▸ **INSTRUCTIONS FOR THE TASK**
With pictures removed, output every record below exactly as written.
----- INPUT DATA -----
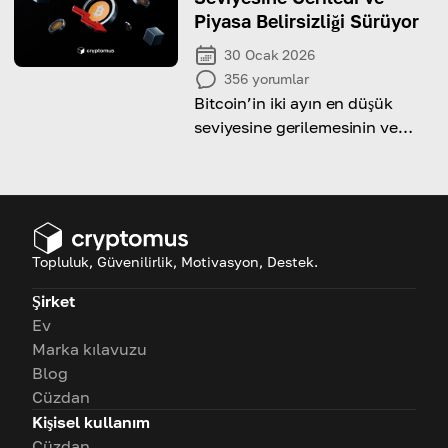
Piyasa Belirsizliği Sürüyor
30 Ocak 2026
356
yorumlar
Bitcoin’in iki ayın en düşük
seviyesine gerilemesinin ve
devam eden piyasa
volatilitesinin ardındaki başlıca
nedenleri ortaya çıkarın.
Topluluk, Güvenilirlik, Motivasyon, Destek.
Şirket
Ev
Marka kılavuzu
Blog
Cüzdan
Kişisel kullanım
Cüzdan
-----
▸ **WRITTEN RESPONSE**
Piyasa Belirsizliği Sürüyor
30 Ocak 2026
356
yorumlar
Bitcoin’in iki ayın en düşük
seviyesine gerilemesinin ve
devam eden piyasa
volatilitesinin ardındaki başlıca
nedenleri ortaya çıkarın.
Topluluk, Güvenilirlik, Motivasyon, Destek.
Şirket
Ev
Marka kılavuzu
Blog
Cüzdan
Kişisel kullanım
Cüzdan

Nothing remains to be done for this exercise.